Ntvnews.id, Jakarta - Rancangan Undang-Undang (RUU) tentang Perubahan atas Undang-Undang Nomor 2 Tahun 2002 tentang Kepolisian Negara Republik Indonesia (Polri) tetap mempertahankan ketentuan bahwa calon anggota Polri harus memiliki pendidikan minimal sekolah menengah atas (SMA) atau sederajat. Kesepakatan tersebut diambil dalam rapat Panitia Kerja (Panja) RUU Polri antara Komisi III DPR RI dan pemerintah yang berlangsung di Gedung DPR RI, Jakarta, Senin, 8 Juni 2026.
Wakil Menteri Hukum, Edward Omar Sharif Hiariej, menjelaskan bahwa ketentuan tersebut tertuang dalam usulan Pasal 21 ayat (1) huruf d yang berbunyi, “Untuk diangkat menjadi anggota Polri, seorang calon harus memenuhi persyaratan paling sedikit berpendidikan paling rendah SMA atau yang sederajat.”
Selain persyaratan pendidikan, calon anggota Polri juga diwajibkan memenuhi sejumlah ketentuan lainnya. Persyaratan tersebut meliputi status sebagai warga negara Indonesia, beriman dan bertakwa kepada Tuhan Yang Maha Esa, setia kepada Negara Kesatuan Republik Indonesia berdasarkan Pancasila dan Undang-Undang Dasar Negara Republik Indonesia Tahun 1945, berusia minimal 18 tahun, sehat jasmani dan rohani, tidak pernah menjalani pidana penjara, memiliki kejujuran dan integritas, serta lulus pendidikan dan pelatihan pembentukan anggota kepolisian yang diselenggarakan oleh Polri.
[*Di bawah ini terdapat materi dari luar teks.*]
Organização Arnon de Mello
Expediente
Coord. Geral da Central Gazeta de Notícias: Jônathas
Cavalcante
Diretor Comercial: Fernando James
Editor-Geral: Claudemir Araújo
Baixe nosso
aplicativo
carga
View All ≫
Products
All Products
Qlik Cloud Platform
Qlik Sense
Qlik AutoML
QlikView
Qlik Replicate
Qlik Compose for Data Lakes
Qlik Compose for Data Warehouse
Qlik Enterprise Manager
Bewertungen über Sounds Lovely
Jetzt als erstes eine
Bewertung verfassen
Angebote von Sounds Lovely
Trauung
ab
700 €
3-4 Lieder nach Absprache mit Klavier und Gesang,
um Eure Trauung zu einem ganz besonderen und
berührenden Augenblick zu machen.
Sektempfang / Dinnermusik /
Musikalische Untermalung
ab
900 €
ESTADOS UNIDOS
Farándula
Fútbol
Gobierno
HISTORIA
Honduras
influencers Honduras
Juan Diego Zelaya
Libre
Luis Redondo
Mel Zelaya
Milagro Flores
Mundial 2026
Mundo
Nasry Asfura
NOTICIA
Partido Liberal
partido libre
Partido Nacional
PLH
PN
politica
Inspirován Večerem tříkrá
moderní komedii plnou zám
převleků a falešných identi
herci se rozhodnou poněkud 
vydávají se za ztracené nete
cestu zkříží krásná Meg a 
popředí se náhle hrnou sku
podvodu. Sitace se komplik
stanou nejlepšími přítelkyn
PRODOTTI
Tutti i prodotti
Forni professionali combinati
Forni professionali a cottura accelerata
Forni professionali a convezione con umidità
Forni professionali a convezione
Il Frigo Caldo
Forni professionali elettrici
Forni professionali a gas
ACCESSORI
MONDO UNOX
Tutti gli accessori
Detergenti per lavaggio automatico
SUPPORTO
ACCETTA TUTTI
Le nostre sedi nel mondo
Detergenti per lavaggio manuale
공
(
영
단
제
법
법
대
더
Baca Juga: DPR Hari Ini 3 Kali Rapat Bahas RUU Polri
Dalam pembahasan yang sama, Panja RUU Polri juga menyepakati bahwa warga negara Indonesia penyandang disabilitas dapat menjadi anggota Polri selama memiliki kompetensi yang dibutuhkan untuk menjalankan tugas kepolisian. Ketentuan ini dinilai sebagai bagian dari upaya memperluas akses dan kesempatan yang setara bagi seluruh warga negara.
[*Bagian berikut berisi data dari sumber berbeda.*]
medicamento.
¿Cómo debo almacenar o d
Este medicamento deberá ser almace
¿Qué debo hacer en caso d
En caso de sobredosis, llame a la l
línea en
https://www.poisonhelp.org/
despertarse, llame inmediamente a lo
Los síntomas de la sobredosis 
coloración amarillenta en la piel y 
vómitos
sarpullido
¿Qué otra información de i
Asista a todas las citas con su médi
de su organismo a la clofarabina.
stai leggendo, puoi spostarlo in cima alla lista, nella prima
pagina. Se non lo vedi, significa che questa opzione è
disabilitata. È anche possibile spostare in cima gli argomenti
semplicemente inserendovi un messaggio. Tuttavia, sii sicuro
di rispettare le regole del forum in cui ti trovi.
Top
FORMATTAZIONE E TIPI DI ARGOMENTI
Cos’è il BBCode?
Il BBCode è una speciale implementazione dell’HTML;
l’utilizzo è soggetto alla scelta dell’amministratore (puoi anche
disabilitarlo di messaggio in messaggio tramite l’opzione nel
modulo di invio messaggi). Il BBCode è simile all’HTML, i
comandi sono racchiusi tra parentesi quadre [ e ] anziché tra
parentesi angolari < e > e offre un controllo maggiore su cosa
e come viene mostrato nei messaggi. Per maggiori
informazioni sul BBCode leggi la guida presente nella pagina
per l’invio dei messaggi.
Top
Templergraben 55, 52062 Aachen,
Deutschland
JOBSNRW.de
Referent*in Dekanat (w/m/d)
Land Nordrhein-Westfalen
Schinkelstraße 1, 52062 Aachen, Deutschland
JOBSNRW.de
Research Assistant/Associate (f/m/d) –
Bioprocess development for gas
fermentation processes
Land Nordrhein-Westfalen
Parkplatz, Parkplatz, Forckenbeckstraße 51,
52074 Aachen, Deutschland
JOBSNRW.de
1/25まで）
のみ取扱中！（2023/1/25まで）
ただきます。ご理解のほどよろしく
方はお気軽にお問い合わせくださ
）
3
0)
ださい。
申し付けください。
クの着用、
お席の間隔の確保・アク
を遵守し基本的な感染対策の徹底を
Saat rapat berlangsung, anggota Komisi III DPR RI, Hinca Pandjaitan, mempertanyakan alasan pemerintah tetap mempertahankan syarat pendidikan minimal SMA. Menurutnya, berkembang pandangan di masyarakat bahwa standar pendidikan anggota kepolisian seharusnya ditingkatkan menjadi minimal sarjana.
“Ada keinginan pendidikan untuk teman-teman di kepolisian ini, karena sudah banyak sekali pendidikan yang bagus-bagus, levelnya itu minimal S-1. Apakah ini ada penjelasan dari pemerintah mengapa masih berpendidikan paling rendah SMA atau sederajat itu?” tanya Hinca.
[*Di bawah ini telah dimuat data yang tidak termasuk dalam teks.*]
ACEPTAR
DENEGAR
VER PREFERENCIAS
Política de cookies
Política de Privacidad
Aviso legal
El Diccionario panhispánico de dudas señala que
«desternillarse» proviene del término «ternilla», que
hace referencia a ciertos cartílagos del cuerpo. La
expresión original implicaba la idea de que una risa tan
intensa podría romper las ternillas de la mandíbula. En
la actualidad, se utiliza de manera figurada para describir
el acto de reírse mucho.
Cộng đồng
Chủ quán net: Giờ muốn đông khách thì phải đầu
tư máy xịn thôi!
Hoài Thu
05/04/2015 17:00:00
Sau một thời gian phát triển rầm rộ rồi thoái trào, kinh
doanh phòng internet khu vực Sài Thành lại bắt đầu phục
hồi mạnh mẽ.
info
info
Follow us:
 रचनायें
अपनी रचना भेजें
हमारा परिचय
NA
Menanggapi hal tersebut, Kepala Divisi Hukum Polri, Agus Nugroho, menjelaskan bahwa ketentuan tersebut didasarkan pada hasil analisis dan evaluasi internal Polri terkait kebutuhan pembentukan personel bintara. Ia menegaskan bahwa jalur rekrutmen berbasis pendidikan sarjana tetap tersedia melalui Sekolah Inspektur Polisi Sumber Sarjana (SIPSS) yang ditujukan untuk pembentukan perwira.
“Jadi, memang ada pendidikan lain. Itulah kenapa di sini menggunakan istilah pembentukan. Pembentukan bintara, pembentukan perwira. Yang satu bersumber dari SMA, yang satu lagi bersumber dari sarjana,” jelas Agus.
Dengan demikian, RUU Polri tetap mempertahankan pola rekrutmen berjenjang yang selama ini berlaku, di mana lulusan SMA dapat mengikuti seleksi untuk pembentukan bintara, sementara lulusan sarjana memiliki jalur tersendiri untuk menjadi perwira melalui pendidikan khusus yang diselenggarakan Polri.
(Sumber: Antara)
Perwakilan pemerintah dalam rapat Panitia Kerja (Panja) Rancangan Undang-Undang (RUU) tentang Perubahan atas Undang-Undang Nomor 2 Tahun 2002 tentang Polri di Gedung DPR, Senayan, Jakarta, Senin (8/6/2026). ANTARA/Fath Putra Mulya (Antara)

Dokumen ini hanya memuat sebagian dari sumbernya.